The disjuncture is of course deliberate; Feiffer has said she wrote the play thinking it would be “fun and funny” to translate Chekhov into “millennial speak.” Olga, reminding Irina that her birthday is also the anniversary of their father’s death, commiserates insincerely by speaking in emoticons. (“Sad face,” she says, barely bothering to make one.) When their brother, Andrey, asks the social-climbing neighbor Natasha to marry him, she answers with snark and upspeak, “Obvi.”

This is funny, yes, at least in small doses; Feiffer has a joke plugger’s ear for deflation and wordplay. Irina, rhapsodizing that she feels like a boat — “the sky above me, the sea below” — is quickly cut down by Olga, who says, “Yeah, we know how boats work.” Andrey (Greg Hildreth) isn’t just bored and lonely, he’s “blonely.”

But the absurdity and sarcasm quickly pall; Feiffer evidently wants the audience to experience the household’s emotional depletion firsthand. (She says she sextupled the title for maximum annoyance.) Seated on two sides of a narrow platform cluttered with detritus from various decades between 1900 and now, theatergoers can’t help but feel they are trapped along with the Prozorovs in an eternal (or at least a 95-minute) headache.

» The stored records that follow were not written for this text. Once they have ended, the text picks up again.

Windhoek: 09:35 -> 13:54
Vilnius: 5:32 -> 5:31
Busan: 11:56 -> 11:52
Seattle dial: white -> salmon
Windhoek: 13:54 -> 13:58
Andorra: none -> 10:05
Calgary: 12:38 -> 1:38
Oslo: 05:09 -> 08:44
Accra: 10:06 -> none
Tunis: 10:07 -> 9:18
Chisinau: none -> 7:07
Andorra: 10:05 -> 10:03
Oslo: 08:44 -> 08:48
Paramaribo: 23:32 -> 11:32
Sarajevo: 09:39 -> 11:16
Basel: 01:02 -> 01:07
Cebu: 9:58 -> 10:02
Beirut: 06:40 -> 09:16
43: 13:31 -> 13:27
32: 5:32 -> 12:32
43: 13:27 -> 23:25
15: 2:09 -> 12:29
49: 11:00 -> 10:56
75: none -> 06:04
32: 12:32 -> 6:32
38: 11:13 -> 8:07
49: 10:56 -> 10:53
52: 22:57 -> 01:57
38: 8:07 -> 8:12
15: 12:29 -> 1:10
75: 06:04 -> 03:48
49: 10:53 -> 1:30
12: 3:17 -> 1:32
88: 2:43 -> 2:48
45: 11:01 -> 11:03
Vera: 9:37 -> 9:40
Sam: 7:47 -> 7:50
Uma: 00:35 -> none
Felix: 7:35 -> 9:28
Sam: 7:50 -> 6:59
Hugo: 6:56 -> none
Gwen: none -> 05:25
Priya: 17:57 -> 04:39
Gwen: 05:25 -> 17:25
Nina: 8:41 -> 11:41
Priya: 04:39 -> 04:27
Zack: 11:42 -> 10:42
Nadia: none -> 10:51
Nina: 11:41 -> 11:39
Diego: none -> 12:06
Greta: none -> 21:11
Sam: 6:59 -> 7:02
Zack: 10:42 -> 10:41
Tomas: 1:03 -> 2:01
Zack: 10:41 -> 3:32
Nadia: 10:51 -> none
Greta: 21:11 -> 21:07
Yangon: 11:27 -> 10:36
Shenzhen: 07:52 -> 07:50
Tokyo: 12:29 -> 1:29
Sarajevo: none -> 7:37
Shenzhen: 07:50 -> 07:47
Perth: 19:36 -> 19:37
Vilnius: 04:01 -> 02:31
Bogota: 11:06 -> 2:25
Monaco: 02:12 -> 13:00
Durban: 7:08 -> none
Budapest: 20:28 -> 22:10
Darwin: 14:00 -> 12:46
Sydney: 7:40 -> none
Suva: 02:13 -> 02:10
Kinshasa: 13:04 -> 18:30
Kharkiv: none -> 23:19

Anachronism and anomie are the keynotes of Cullman’s inventive production. That platform set, by Mark Wendland, is lit by Ben Stanton with soft Chinese lanterns and harsh fluorescents; the costumes, by Paloma Young, are winkingly contemporary, with lacy yoga pants for the arriviste Natasha (Sas Goldberg) and Playbill pajamas for Masha’s apparently closeted husband, Kulygin (Ryan Spahn). The soundscape samples Whitney Houston, Russian rap and “Into the Woods.”

This aesthetic discipline supports Feiffer’s tone at every turn. Cullman makes even the scene changes comply, so that the fire occurring during what was once the break between Act 2 and Act 3 is now a staged “fire,” all garish red lights and choreographed chaos.

With most of the play’s events in quotation marks, you’d think there would be nothing left for the characters to do but mouth their lines. Yet Feiffer, here as in “The Pain of My Belligerence” and “I’m Gonna Pray for You So Hard,” manages to leave room for piquant acting within her overwrought concepts.

In “Moscow,” which is gorgeously and nontraditionally cast, real feeling does push through the sarcasm from time to time. Masha’s desperate passion for the soldier Vershinin (Alfredo Narciso) is made in no way ridiculous by the fact that Perfetti is plainly a man in a dress. The paternal love that the doctor, Chebutykin, feels for Irina is no less touching now that the text spells out what used to be subtext; Ray Anthony Thomas nails it beautifully anyway.

I was especially taken by the way Goldberg as Natasha and Matthew Jeffers as the “freak” soldier Solyony do justice to their characters’ repellency while also suggesting its causes. Jeffers especially shows us, in a kind of preview of incel culture, that the moral idleness and emotional obtuseness of the highborn Prozorovs reverberates disastrously beyond their privileged household.

But all of this real feeling is Chekhov’s; the cast might just as creditably have performed the original “Three Sisters.” Despite her skill and wit, I’m not sure what Feiffer has added to it, even as it’s clear what she has subtracted. Masha, the idlest sister, encapsulates the nihilism of the adaptation’s ethos when she says, “That’s what life is, I think? Just doing horrible things? And complaining about them?”

As a dramatist, Chekhov wasn’t nihilistic. For him, the struggle against despair was endlessly engaging even though despair itself was not. Despite a tacked-on semi-happy ending, “Moscow” flips those polarities, reveling in hatefulness and hopelessness. That may be timely but, as Chekhov never said, it’s also a bit too obvi.

“Moscow Moscow Moscow Moscow Moscow Moscow” runs through Aug. 3 at the Susan and Ronald Frankel Theater at the Robert W. Wilson MCC Theater Space, Manhattan; 646-506-9393, mcctheater.org. Running time: 1 hour 35 minutes.